The San Antonio company follows in the footsteps of Google and NetSuite with its auction-style offering. Should the offering go well investors Sequoia Capital and Norwest Venture Partners stand to gain. The two firms hold 11.6 percent and 16.2 percent of RackSpace stock respectively.

9 Responses to “RackSpace IPO Filing Hints at Expansion Plans”

  1. 400 million is about what I paid for my services at rackspace when I hosted my servers their. Nickel and Dime me everytime I need support. Moved over to server intellect where I can get some support without paying 400 million per incident.

  2. Expansion into new services seems like a natural progression for a profitable and well managed company like Rackspace. By new services, I mean offerings such as email backup, billing, metering of use etc.
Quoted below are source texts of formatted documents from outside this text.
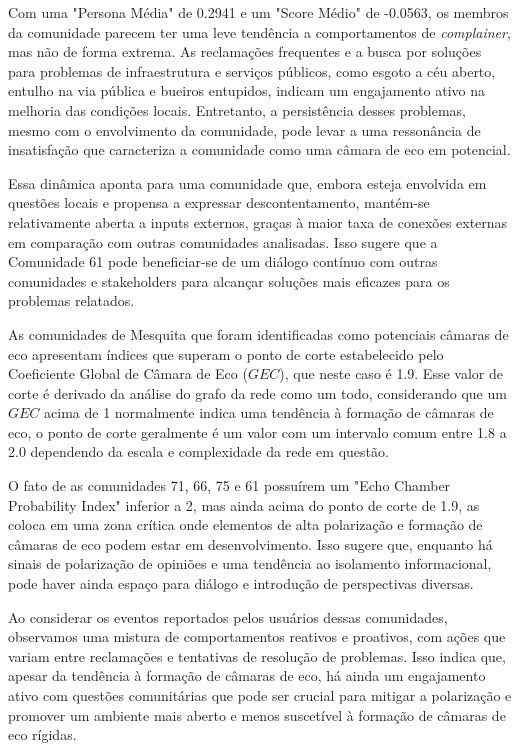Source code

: Com uma "Persona Média" de 0.2941 e um "Score Médio" de -0.0563, os membros da comunidade parecem ter uma leve tendência a comportamentos de \textit{complainer}, mas não de forma extrema. As reclamações frequentes e a busca por soluções para problemas de infraestrutura e serviços públicos, como esgoto a céu aberto, entulho na via pública e bueiros entupidos, indicam um engajamento ativo na melhoria das condições locais. Entretanto, a persistência desses problemas, mesmo com o envolvimento da comunidade, pode levar a uma ressonância de insatisfação que caracteriza a comunidade como uma câmara de eco em potencial.

Essa dinâmica aponta para uma comunidade que, embora esteja envolvida em questões locais e propensa a expressar descontentamento, mantém-se relativamente aberta a inputs externos, graças à maior taxa de conexões externas em comparação com outras comunidades analisadas. Isso sugere que a Comunidade 61 pode beneficiar-se de um diálogo contínuo com outras comunidades e stakeholders para alcançar soluções mais eficazes para os problemas relatados.

As comunidades de Mesquita que foram identificadas como potenciais câmaras de eco apresentam índices que superam o ponto de corte estabelecido pelo Coeficiente Global de Câmara de Eco ($GEC$), que neste caso é 1.9. Esse valor de corte é derivado da análise do grafo da rede como um todo, considerando que um $GEC$ acima de 1 normalmente indica uma tendência à formação de câmaras de eco, o ponto de corte geralmente é um valor com um intervalo comum entre 1.8 a 2.0 dependendo da escala e complexidade da rede em questão.

O fato de as comunidades 71, 66, 75 e 61 possuírem um "Echo Chamber Probability Index" inferior a 2, mas ainda acima do ponto de corte de 1.9, as coloca em uma zona crítica onde elementos de alta polarização e formação de câmaras de eco podem estar em desenvolvimento. Isso sugere que, enquanto há sinais de polarização de opiniões e uma tendência ao isolamento informacional, pode haver ainda espaço para diálogo e introdução de perspectivas diversas.

Ao considerar os eventos reportados pelos usuários dessas comunidades, observamos uma mistura de comportamentos reativos e proativos, com ações que variam entre reclamações e tentativas de resolução de problemas. Isso indica que, apesar da tendência à formação de câmaras de eco, há ainda um engajamento ativo com questões comunitárias que pode ser crucial para mitigar a polarização e promover um ambiente mais aberto e menos suscetível à formação de câmaras de eco rígidas.

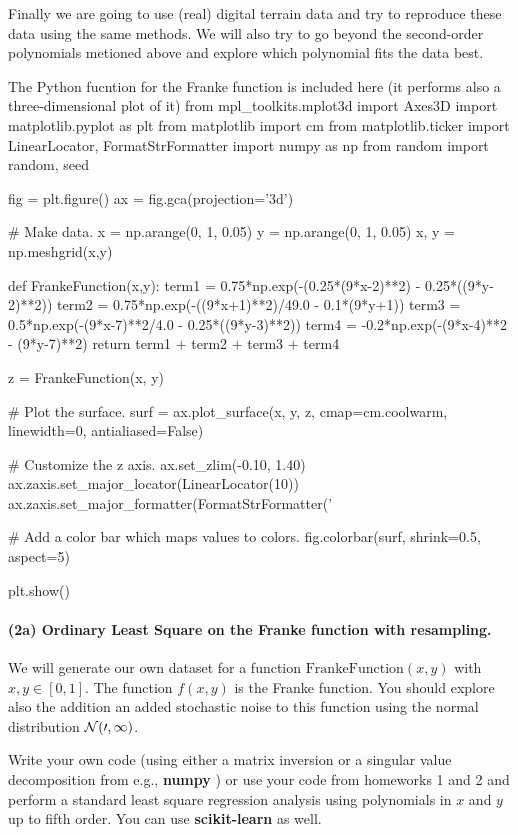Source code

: \documentclass[%
oneside,                 %
final,                   %
10pt]{article}
\begin{document}
Finally we are going to use (real) digital terrain data and try to
reproduce these data using the same methods. We will also try to go
beyond the second-order polynomials metioned above and explore 
which polynomial fits the data best.


The Python fucntion for the Franke function is included here (it performs also a three-dimensional plot of it)
\bpycod
from mpl_toolkits.mplot3d import Axes3D
import matplotlib.pyplot as plt
from matplotlib import cm
from matplotlib.ticker import LinearLocator, FormatStrFormatter
import numpy as np
from random import random, seed

fig = plt.figure()
ax = fig.gca(projection='3d')

# Make data.
x = np.arange(0, 1, 0.05)
y = np.arange(0, 1, 0.05)
x, y = np.meshgrid(x,y)


def FrankeFunction(x,y):
    term1 = 0.75*np.exp(-(0.25*(9*x-2)**2) - 0.25*((9*y-2)**2))
    term2 = 0.75*np.exp(-((9*x+1)**2)/49.0 - 0.1*(9*y+1))
    term3 = 0.5*np.exp(-(9*x-7)**2/4.0 - 0.25*((9*y-3)**2))
    term4 = -0.2*np.exp(-(9*x-4)**2 - (9*y-7)**2)
    return term1 + term2 + term3 + term4


z = FrankeFunction(x, y)

# Plot the surface.
surf = ax.plot_surface(x, y, z, cmap=cm.coolwarm,
                       linewidth=0, antialiased=False)

# Customize the z axis.
ax.set_zlim(-0.10, 1.40)
ax.zaxis.set_major_locator(LinearLocator(10))
ax.zaxis.set_major_formatter(FormatStrFormatter('%

# Add a color bar which maps values to colors.
fig.colorbar(surf, shrink=0.5, aspect=5)

plt.show()

\epycod


\paragraph{(2a) Ordinary Least Square on the Franke function  with resampling.}
We will generate our own dataset for a function
$\mathrm{FrankeFunction}(x,y)$ with $x,y \in [0,1]$. The function
$f(x,y)$ is the Franke function. You should explore also the addition
an added stochastic noise to this function using the normal
distribution $\cal{N}(0,1)$.

Write your own code (using either a matrix inversion or a singular
value decomposition from e.g., \textbf{numpy} ) or use your code from
homeworks 1 and 2 and perform a standard least square regression
analysis using polynomials in $x$ and $y$ up to fifth order. You can use \textbf{scikit-learn} as well.
\end{document}

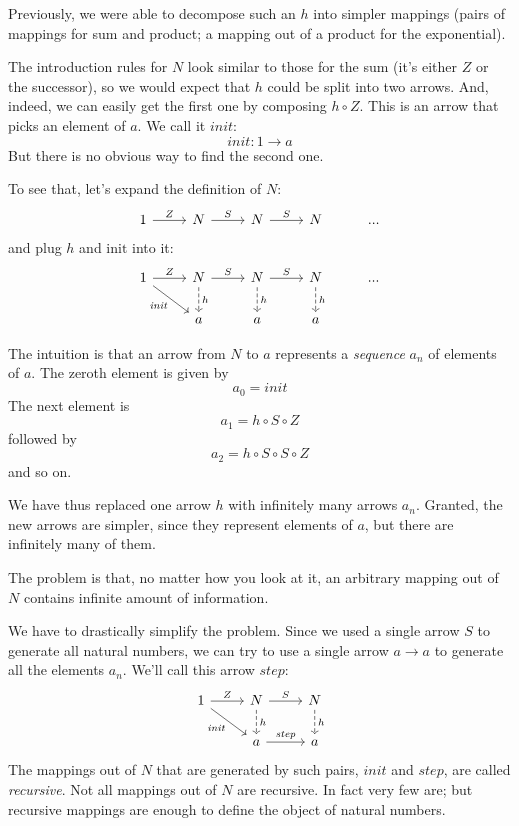 \documentclass[DaoFP]{subfiles}
\begin{document}
Previously, we were able to decompose such an $h$ into simpler mappings (pairs of mappings for sum and product; a mapping out of a product for the exponential). 

The introduction rules for $N$ look similar to those for the sum (it's either $Z$ or the successor), so we would expect that $h$ could be split into two arrows. And, indeed, we can easily get the first one by composing $h \circ Z$. This is an arrow that picks an element of $a$. We call it $\mathit{init}$:
\[\mathit{init} \colon 1 \to a \]
But there is no obvious way to find the second one. 


To see that, let's expand the definition of $N$:
\[
 \begin{tikzcd}
 1
 \arrow[r, "Z"]
 &N
  \arrow[r, "S"]
&N
  \arrow[r, "S"]
&N
& ...
  \end{tikzcd}
\]
and plug $h$ and $\text{init}$ into it:
\[
 \begin{tikzcd}
 1
 \arrow[r, "Z"]
 \arrow[rd, "\mathit{init}"']
 &N
  \arrow[r, "S"]
\arrow[d, dashed, "h"]
&N
  \arrow[r, "S"]
\arrow[d, dashed, "h"]
&N
\arrow[d, dashed, "h"]
& ...
\\
& a
& a
& a
  \end{tikzcd}
\]

The intuition is that an arrow from $N$ to $a$ represents a \emph{sequence} $a_n$ of elements of $a$. The zeroth element is given by 
\[a_0=\mathit{init}\]
The next element is
\[a_1 = h \circ S \circ Z \]
followed by
\[a_2 = h \circ S \circ S \circ Z \]
and so on.

We have thus replaced one arrow $h$ with infinitely many arrows $a_n$. Granted, the new arrows are simpler, since they represent elements of $a$, but there are infinitely many of them. 

The problem is that, no matter how you look at it, an arbitrary mapping out of $N$ contains infinite amount of information.

We have to drastically simplify the problem. Since we used a single arrow $S$ to generate all natural numbers, we can try to use a single arrow $a \to a$ to generate all the elements $a_n$. We'll call this arrow $\mathit{step}$:
\[
 \begin{tikzcd}
 1
 \arrow[r, "Z"]
 \arrow[rd, "\mathit{init}"']
 &N
  \arrow[r, "S"]
\arrow[d, dashed, "h"]
&N
\arrow[d, dashed, "h"]
\\
& a
\arrow[r, "\mathit{step}"]
& a
  \end{tikzcd}
\]
The mappings out of $N$ that are generated by such pairs, $\mathit{init}$ and $\mathit{step}$, are called \emph{recursive}. Not all mappings out of $N$ are recursive. In fact very few are; but recursive mappings are enough to define the object of natural numbers. 
\end{document}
In the long term services could also include managing helpdesk and Level 1 support like a telecom service provider does today.

  3. Hmm it doesn’t really make sense for RackSpace to be expanding right now as the market is going to start contracting unless they see something that the rest of us don’t.

    We are barely in a recession and I think we are going to see much more hard times ahead which will make the American consumer spend less which in turn gives companies low profits. Now this can be either good or bad for RackSpace, SAVVIS, Navisite, Internap, etc. Either companies will spend less or start outsourcing their IT to these companies more to reduce costs.

    This market hasn’t been kind to hosting stocks just go look at LLNW, SVVS, INAP, NAVI. We’ll see how RackSpace does.